- Born: Sallie Duke Drake July 28, 1835 Oakville, Warren County, North Carolina, U.S.
- Died: July 26, 1923 (aged 87) Warrenton, North Carolina, U.S.
- Resting place: Fitts Place
- Education: Warrenton Female College Patapsco Institute
- Occupations: schoolteacher, principal
- Spouse: John Eldridge Twitty (1862–1864; his death)

= Sallie Duke Drake Twitty =

American educator

Sallie Duke Drake Twitty (July 28, 1835 – July 26, 1923) was an American schoolteacher and school administrator. She served as lady principal at Oxford Female Seminary in Oxford, North Carolina for forty-six years.

== Early life ==
Twitty was born on July 28, 1835, at Fitts Place, her maternal family's home in Warren County, North Carolina, to Matthew Mann Drake and Winnifred Fitts Drake. She was educated in private schools in Oakville and Warrenton before studying at the Warrenton Female College. After graduating from the college, she studied at the Patapsco Institute in Ellicott City, Maryland.

== Career and philanthropy ==
As a Civil War widow, Twitty was dedicated to supporting Confederate veterans. She was a leader in the organizing of the United Daughters of the Confederacy (UDC). She served as president of her local UDC chapter.

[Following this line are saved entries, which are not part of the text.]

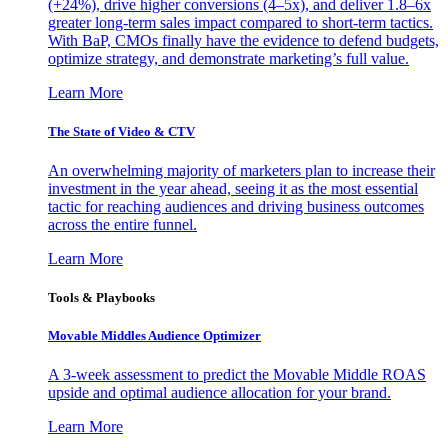
(+24%), drive higher conversions (4–5x), and deliver 1.8–6x
greater long-term sales impact compared to short-term tactics.
With BaP, CMOs finally have the evidence to defend budgets,
optimize strategy, and demonstrate marketing’s full value.
Learn More
The State of Video & CTV
An overwhelming majority of marketers plan to increase their
investment in the year ahead, seeing it as the most essential
tactic for reaching audiences and driving business outcomes
across the entire funnel.
Learn More
Tools & Playbooks
Movable Middles Audience Optimizer
A 3-week assessment to predict the Movable Middle ROAS
upside and optimal audience allocation for your brand.
Learn More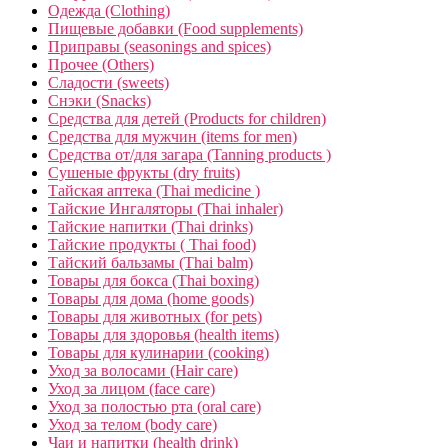
Одежда (Clothing)
Пищевые добавки (Food supplements)
Приправы (seasonings and spices)
Прочее (Others)
Сладости (sweets)
Снэки (Snacks)
Средства для детей (Products for children)
Средства для мужчин (items for men)
Средства от/для загара (Tanning products )
Сушеные фрукты (dry fruits)
Тайская аптека (Thai medicine )
Тайские Ингаляторы (Thai inhaler)
Тайские напитки (Thai drinks)
Тайские продукты ( Thai food)
Тайский бальзамы (Thai balm)
Товары для бокса (Thai boxing)
Товары для дома (home goods)
Товары для животных (for pets)
Товары для здоровья (health items)
Товары для кулинарии (cooking)
Уход за волосами (Hair care)
Уход за лицом (face care)
Уход за полостью рта (oral care)
Уход за телом (body care)
Чаи и напитки (health drink)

Following the war, Twitty was employed as a teacher at Warrenton Female College for the 1868–1869 school year. Following the college's closing in 1869, she co-founded Warren High School, a school for girls, with Mrs. Robert Jones that May. She and Jones served as co-principals of the school, which was locally referred to as Mrs. Jones's and Mrs. Twitty's School. The school closed in 1873, following the remarriage of Mrs. Jones, and Twitty found employment as a caregiver in the household of Elias Carr. Although the Carr family's plantation, Bracebridge Hall, was in Tarboro, they kept a summer house in Warrenton, where Twitty opened a school for boys, which operated from 1873 to 1880.

From 1880 to 1881, she was an English teacher at the Wilson Collegiate Institute and, from 1881 to 1885, she was in charge of the preparatory school department as lady principal. Following that, she worked at Oxford Female Seminary and the Luray Female Institute.

She retired from teaching on May 25, 1915, at which time a portrait of her was presented to Oxford Female Seminary by the senior class.

== Personal life and death ==
She married John Eldridge Twitty, a corporal in the Confederate States Army, on December 31, 1862. Her husband was later promoted to the rank of sergeant but was wounded during the Battle of Spotsylvania Court House on May 12, 1864, and died at Carver Hospital in Washington, D.C. Following her the death of her husband, Twitty remained in black mourning dress for the rest of her life.

Following her retirement in 1915, Twitty lived at the home of George R. Scoggin in Warrenton.

She was a supporter of the Democratic Party and a devout Methodist.

Twitty died on July 26, 1923, at the Scoggin home and was buried next to her husband in the Fitts family cemetery. A Methodist funeral was conducted by Rev. R. H. Broom from Roanoke Rapids, North Carolina.